Page 25
Story: The Briar Club
Grace waggled a hairpin in a lock-picking motion and slid it back into the knot of her hair, switching on the nearest lamp. She looked down at the howling Angela, at Fliss’s crumpled skirts and twisted stockings—the same clothes she’d been wearing upstairs at noon to watch the nuclear test—and her mouth crimped. “Oh, my.”
Fliss cringed, waiting for the contempt. BadmotherbadmotherBADMOTHER—
“So you’re human after all, Bubble and Squeak.”
Grace reached down, picking up Angela with a soothing pat. “Let me mind the goblin. You change into something comfortable.”
Fliss didn’t think she had the energy to get up, but it seemed like it would take more energy to resist Grace. She managed to wash up and pull on a pair of pale blue pedal pushers and a checked blouse, then tied her limp blond hair up in a bandanna and came out to see Grace feeding Angela some cut-up strawberries, or trying to. “It’s early but I’m betting she’ll sleep if we put her down,”
Grace said. “All tuckered out from yelling, this one is.”
Fliss took Angela, flushing dully as she noticed Angela had on a fresh romper and knickers. Of course she’d wet herself; Fliss hadn’t taken her to go potty for hours. “Just... just say it, Grace.”
“Say what?”
“I’m not fit to be a mother.”
Finally it was out. Finally people knew . It was almost a relief.
“Oh, honey. She’s alive, she’s plump, and she’s got lungs to tell the whole world how much she hates strawberries. You’re doing fine.
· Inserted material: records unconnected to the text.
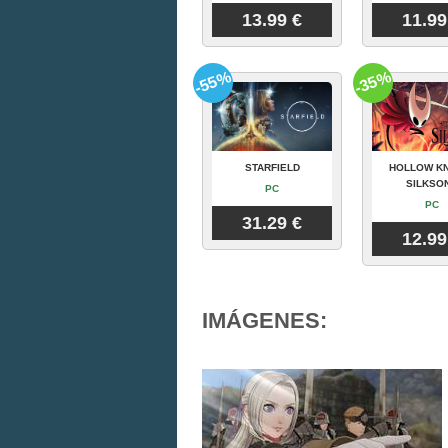
13.99 €
11.99
-55%
-35%
STARFIELD
HOLLOW KN
SILKSO
PC
PC
31.29 €
12.99
IMÁGENES: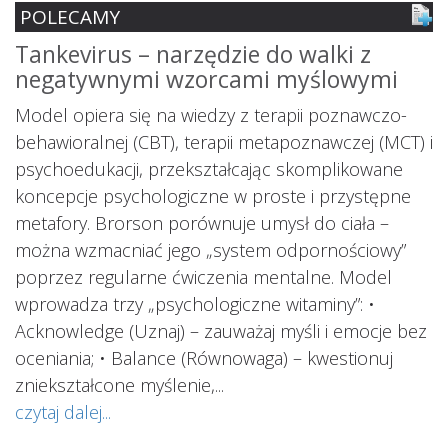
POLECAMY
Tankevirus – narzędzie do walki z
S
negatywnymi wzorcami myślowymi
z
ś
Model opiera się na wiedzy z terapii poznawczo-
s
behawioralnej (CBT), terapii metapoznawczej (MCT) i
psychoedukacji, przekształcając skomplikowane
koncepcje psychologiczne w proste i przystępne
metafory. Brorson porównuje umysł do ciała –
można wzmacniać jego „system odpornościowy”
i.
poprzez regularne ćwiczenia mentalne. Model
wprowadza trzy „psychologiczne witaminy”: •
Acknowledge (Uznaj) – zauważaj myśli i emocje bez
oceniania; • Balance (Równowaga) – kwestionuj
ś
ą
zniekształcone myślenie,...
o
czytaj dalej...
s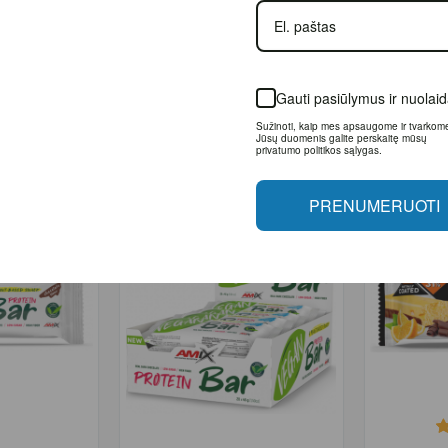
otein Nuts Bar
Amix Nutrition Protein Nuts Bar
Amix Nut
 g.)
40 g.
Bar
2.95€
1.30€
45.
Gauti pasiūlymus ir nuolaid
andėlyje
Prekė sandėlyje
P
Sužinoti, kaip mes apsaugome ir tvarkome 
ELĮ
Į KREPŠELĮ
duomenis galite perskaitę mūsų privatumo
politikos sąlygas.
PRENUMERUOTI
-24%
-41%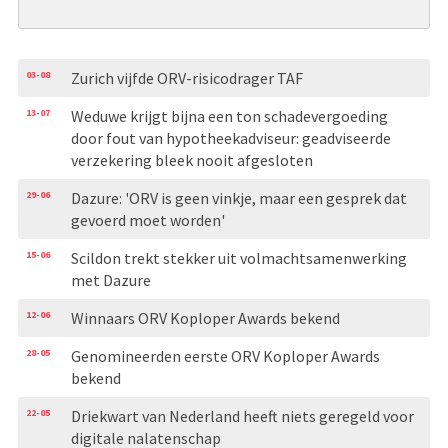
03-08
Zurich vijfde ORV-risicodrager TAF
13-07
Weduwe krijgt bijna een ton schadevergoeding
door fout van hypotheekadviseur: geadviseerde
verzekering bleek nooit afgesloten
29-06
Dazure: 'ORV is geen vinkje, maar een gesprek dat
gevoerd moet worden'
15-06
Scildon trekt stekker uit volmachtsamenwerking
met Dazure
12-06
Winnaars ORV Koploper Awards bekend
28-05
Genomineerden eerste ORV Koploper Awards
bekend
22-05
Driekwart van Nederland heeft niets geregeld voor
digitale nalatenschap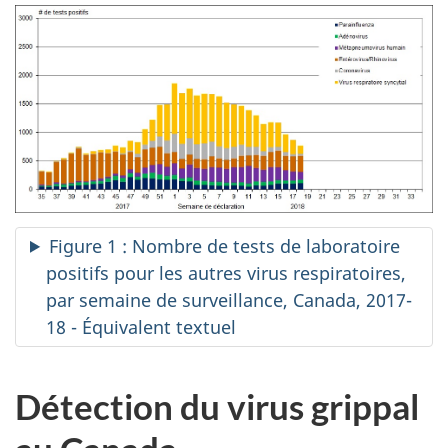
Figure 1 : Nombre de tests de laboratoire
positifs pour les autres virus respiratoires,
par semaine de surveillance, Canada, 2017-
18 - Équivalent textuel
Détection du virus grippal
I don’t know what lofty ideal of motherhood you were sold, but let me tell you: there isn’t a mother born who doesn’t want to drop her two-year-old out a window from time to time.”
She sounded so unworried, as if it were nothing for a mother to have such thoughts. Grace never seemed to worry about anything—even if everyone else was irritated or snapping, even if there was a literal nuclear blast on the television, she just calmly carried on. I wish I could be more like that , Fliss thought, taking Angela back. I wish I could have a gift for not worrying. But she worried all the time...
“Don’t yike,”
Angela said as Fliss carried her to the white-painted cot with its fluffy pink blankets and wriggled her into a tiny nightdress. “Don’t yike ,”
she insisted, but fell asleep almost midword. Fliss looked down at her, peevish and tossing, clutching the stuffed elephant Dan had bought her right before shipping out to Japan. Feel something , Fliss begged herself, looking at her daughter. Feel something. Feel anything .
Still that gray, endless nothingness.
“When does your husband come home?”
Grace asked.
It burst out of Fliss, nearly a shout. “I don’t want him to come home.”
Grace steered her out of the bedroom, shutting the door carefully. “Like that, is it?”
There was a whole host of questions behind those noncommittal words. The kind of unspoken questions Fliss had thought herself when the beautiful Mrs.Sutherland said her husband made her account for every penny he gave her and expected her doctors to report to him about her appointments. Like that, is it?
“I want Dan to come back. Of course I do. He just can’t .”
Fliss clawed a curl of hair out of her eyes, retying her bandanna. Retying it just right, so the ends fell perfectly even. “I can’t bloody keep this up in front of him.”
The satisfaction of saying bloody was visceral, violent. Americans thought it was so cute when she said that; they didn’t know it was real swearing in England. Fliss’s mum considered it just a step removed from fuck . “I can barely keep the act up in front of the Briar Club ,”
Fliss said tiredly.
“Keep what act up?”
Grace asked.
Fliss opened her mouth, closed it. Flapped a hand around the room, the ironed tablecloth and the baseboards she’d scrubbed at two in the morning and the row of Angela’s perfectly sterilized jars of homemade applesauce. The stack of flawlessly ironed skirts and blouses with their starched Peter Pan collars. The letters neatly addressed in her curly script, to Dan in Tokyo and her mother in Buckinghamshire, assuring them she was really! Just! Fine!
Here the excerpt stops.